Esterification of monoacylglycerol, fatty acyl alcohol, and retinol in intact cells overexpressing MFAT. A: Immunoblotting of FLAG-tagged proteins demonstrating the expression of FLAG-tagged DGAT1 and control proteins (LacZ). B–D: Esterification of monoacylglycerol, fatty acyl alcohol, and retinol in COS-7 cells overexpressing MFAT as assessed by the accumulation of prospective products. Cells were plated in six-well dishes (10⁵/well) for 24 h and transfected with vectors containing cDNAs for MFAT or control enzymes.
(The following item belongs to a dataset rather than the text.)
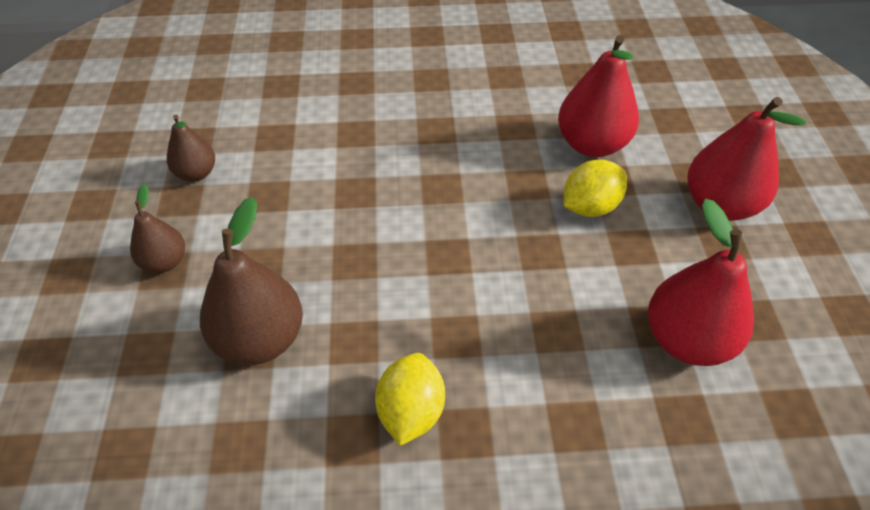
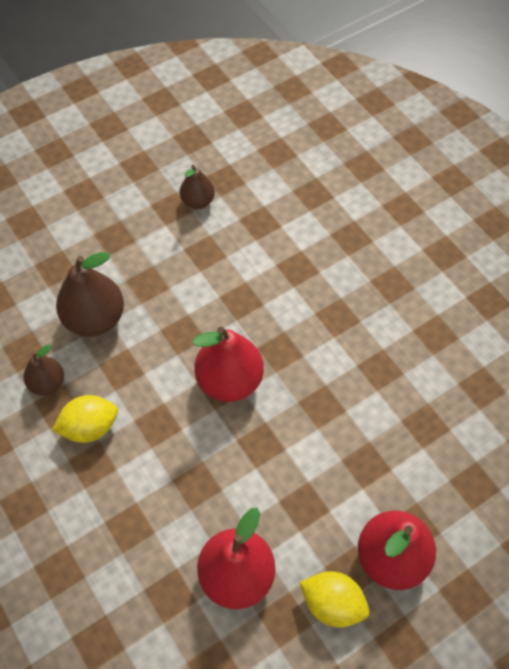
camera: 60 degrees right, 10 degrees up
(165, 262) = (120, 234): brown pear -> brown pear (47, 383)
(590, 207) = (326, 460): yellow lemon -> yellow lemon (332, 603)
(591, 144) = (397, 433): red pear -> red pear (229, 380)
Twenty-four hours later, cells were incubated in medium containing 25 μM [³H]sn-2-monooleoylglycerol (specific activity, ~15,000 cpm/nmol) for 18 h (B), 10 μM [¹⁴C]1-hexadecanol (~47,000 cpm/nmol) for 6 h (C), or 2.5 μM [³H]retinol (~200,000 cpm/nmol) for 18 h (D). Neutral lipids were separated by TLC, visualized with a Bioscan imaging scanner, and scraped to assess the incorporation of radioactivity into diacylglycerol (black bar) and triacylglycerol (gray bar) (B), wax esters (C), and retinol esters (D). Values represent results from pooled six-well dishes for each group. Similar results were found in two experiments.